Vous n’aviez pas le trac ?
TA : Oui! Mon application ne fonctionnait pas la veille, j’étais donc très stressée. (Rires.) C’était un grand moment de tension ! Finalement, elle commença à marcher juste au moment où Quincy arrivait, ce qui fut un soulagement pour moi. Je n’avais jamais ressenti un stress aussi intense de ma vie. Au final, nous avons vécu une sorte de victoire, une reconnaissance. C’est incroyable de passer d’un extrême à l’autre en une seule journée !
Vous souvenez-vous de votre rencontre ?
TA : Je l’ai rencontré à Montreux. Il a vu ce que je faisais et, bien sûr, il s’est tourné vers moi. Nous avions des budgets incroyables et des candidatures à présenter devant tous les grands noms de la Silicon Valley. Depuis ce jour, il m’a toujours beaucoup intégré et respecté. Quincy était un ami fidèle : on pouvait l’appeler à tout moment. Il possédait une culture générale impressionnante, ainsi qu’une grande connaissance musicale. Il parlait plus de 40 langues et il a dit en riant : « Je connais 20 mots par langue ! »
MJ : Oui, très bien.
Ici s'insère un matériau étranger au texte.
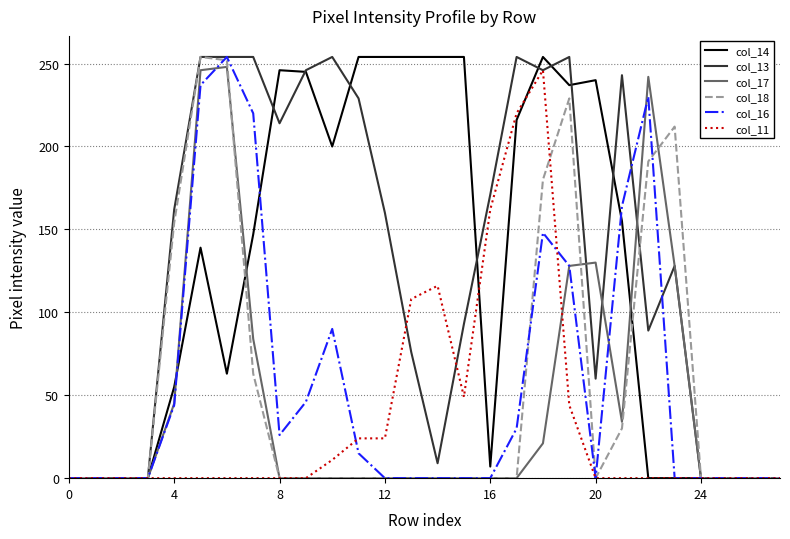

What is the maximum value shown in the chart?

254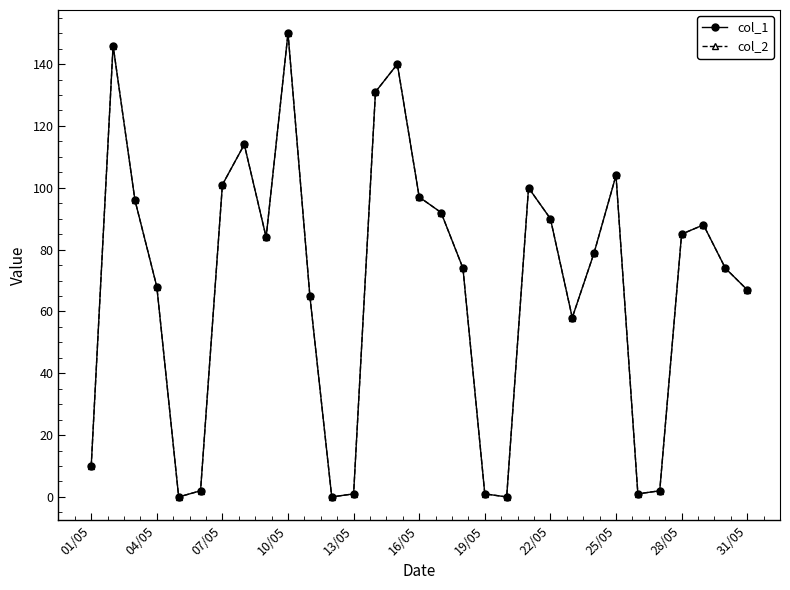

Where is the first local maximum for col_2?

04/05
En 1994, c’était ma première année au sein de l’équipe du festival. J’ai travaillé au chalet de Claude avec Thierry pour accueillir les musiciens, et un de mes premiers métiers a été de m’occuper du saumon Balik pour Quincy, que j’ai dégusté pour lui. Je garde le souvenir d’un homme d’une gentillesse exceptionnelle, doux, souriant et joyeux, toujours désireux de rencontrer des gens et de favoriser les échanges. LE fêtes dans le jardin au chalet étaient absolument mythiques, où tout le monde se retrouvait. Quand Quincy arrivait, c’était toujours un moment très spécial. Cela m’a permis de me plonger dans l’univers du festival et de constater la profonde amitié entre Claude et Quincy. Ce fut pour moi une expérience d’apprentissage exceptionnelle.
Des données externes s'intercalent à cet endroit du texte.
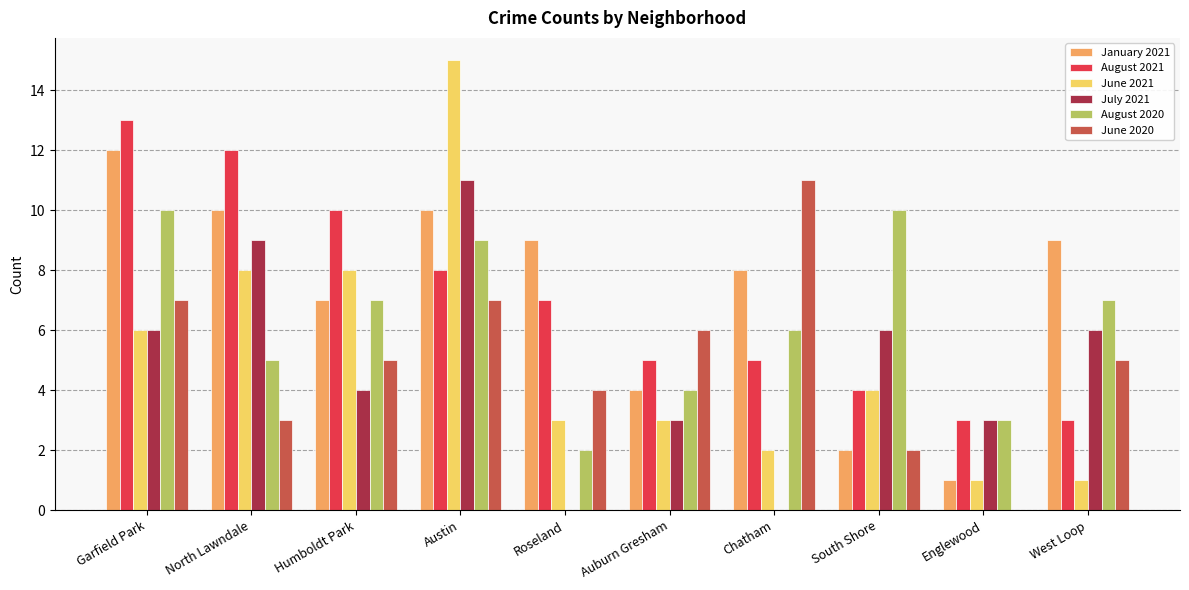

Which series changed the most between Chatham and Englewood?

June 2020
Comment le décririez-vous ?
TA : Avec Quincy, c’était toujours un peu la même histoire : à chaque fois qu’on était ensemble, il se passait quelque chose d’inattendu. Il a mené plusieurs vies à la fois, un peu comme Claude. Il rencontrait souvent sa future épouse ou ses amis à Montreux. Ce fut par exemple le cas de Nastassja Kinski, avec qui ça s’est mal terminé. Il m’a raconté un jour sa rupture : « C’était ça ou dix ans de psychiatrie. » De manière plus générale, il ressemblait un peu à Claude, car à l’époque, de nombreux artistes passionnés de jazz ne pouvaient supporter d’autres styles musicaux. Quant à Quincy, il a évolué du jazz à la pop, et même à la super pop ! Claude catégorisait souvent la musique à Montreux, tandis que Quincy disait : « Nous ne pouvons pas mettre les Afro-Américains dans une boîte à chaussures. »
Allez-vous lui rendre hommage d’une manière ou d’une autre lors de la prochaine édition de Montreux Jazz ?
MJ : Il y aura certainement quelques éléments notables dans cette édition. J’ai toujours laissé les musiciens rendre hommage à Quincy Jones, car ce sont eux qui partageaient avec lui des moments musicaux intenses. Je ne vais rien révéler sur la programmation 2025, mais je suis sûr que certains artistes marqueront ce moment.